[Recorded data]
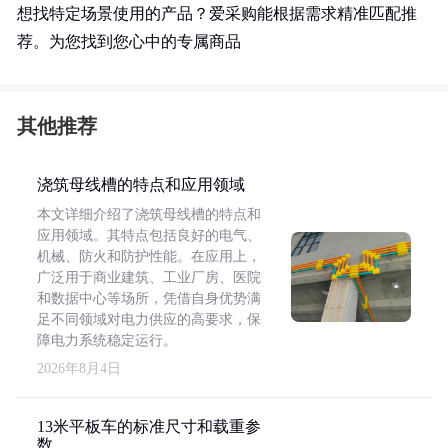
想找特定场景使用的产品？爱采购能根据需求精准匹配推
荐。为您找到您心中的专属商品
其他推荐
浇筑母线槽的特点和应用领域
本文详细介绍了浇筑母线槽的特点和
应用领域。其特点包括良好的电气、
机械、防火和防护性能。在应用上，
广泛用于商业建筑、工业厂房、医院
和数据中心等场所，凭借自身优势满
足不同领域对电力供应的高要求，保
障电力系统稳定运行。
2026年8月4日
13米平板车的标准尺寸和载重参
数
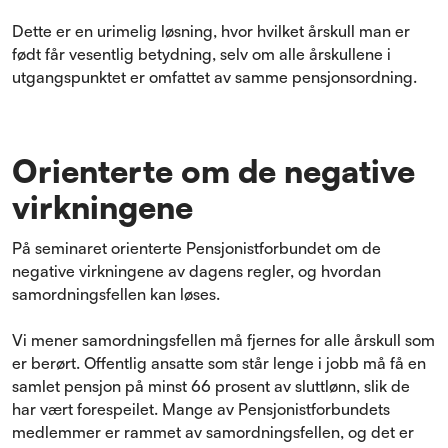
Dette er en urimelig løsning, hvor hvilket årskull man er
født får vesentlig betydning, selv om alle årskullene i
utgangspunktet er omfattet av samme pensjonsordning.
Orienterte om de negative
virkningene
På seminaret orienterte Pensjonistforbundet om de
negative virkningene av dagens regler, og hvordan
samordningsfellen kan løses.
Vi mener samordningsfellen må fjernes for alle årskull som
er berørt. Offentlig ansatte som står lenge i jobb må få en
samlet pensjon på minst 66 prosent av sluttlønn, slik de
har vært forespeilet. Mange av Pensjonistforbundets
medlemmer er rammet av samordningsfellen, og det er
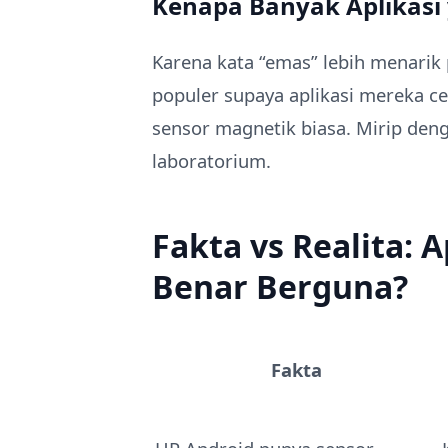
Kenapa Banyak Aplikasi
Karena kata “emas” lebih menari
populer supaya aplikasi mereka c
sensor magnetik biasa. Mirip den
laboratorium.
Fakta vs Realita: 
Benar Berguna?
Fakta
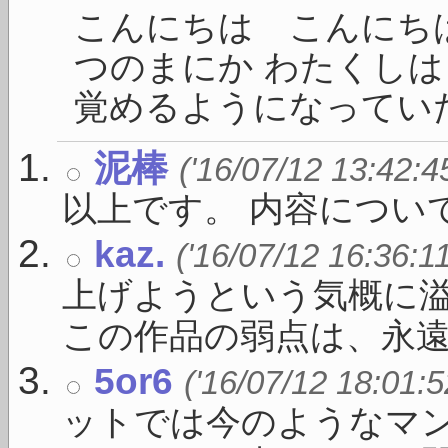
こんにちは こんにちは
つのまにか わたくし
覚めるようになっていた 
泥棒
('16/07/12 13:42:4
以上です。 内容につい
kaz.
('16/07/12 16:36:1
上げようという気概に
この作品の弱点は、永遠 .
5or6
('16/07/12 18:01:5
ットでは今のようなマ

Task instructions. Return every text line in the records above without any change, leaving out the picture lines.

Answer section.
想找特定场景使用的产品？爱采购能根据需求精准匹配推
荐。为您找到您心中的专属商品
其他推荐
浇筑母线槽的特点和应用领域
本文详细介绍了浇筑母线槽的特点和
应用领域。其特点包括良好的电气、
机械、防火和防护性能。在应用上，
广泛用于商业建筑、工业厂房、医院
和数据中心等场所，凭借自身优势满
足不同领域对电力供应的高要求，保
障电力系统稳定运行。
2026年8月4日
13米平板车的标准尺寸和载重参
数
Dette er en urimelig løsning, hvor hvilket årskull man er
født får vesentlig betydning, selv om alle årskullene i
utgangspunktet er omfattet av samme pensjonsordning.
Orienterte om de negative
virkningene
På seminaret orienterte Pensjonistforbundet om de
negative virkningene av dagens regler, og hvordan
samordningsfellen kan løses.
Vi mener samordningsfellen må fjernes for alle årskull som
er berørt. Offentlig ansatte som står lenge i jobb må få en
samlet pensjon på minst 66 prosent av sluttlønn, slik de
har vært forespeilet. Mange av Pensjonistforbundets
medlemmer er rammet av samordningsfellen, og det er
Kenapa Banyak Aplikasi
Karena kata “emas” lebih menari
populer supaya aplikasi mereka c
sensor magnetik biasa. Mirip den
laboratorium.
Fakta vs Realita: 
Benar Berguna?
Fakta
こんにちは こんにちは
つのまにか わたくし
覚めるようになっていた 
泥棒
('16/07/12 13:42:4
以上です。 内容につい
kaz.
('16/07/12 16:36:1
上げようという気概に
この作品の弱点は、永遠 .
5or6
('16/07/12 18:01:5
ットでは今のようなマ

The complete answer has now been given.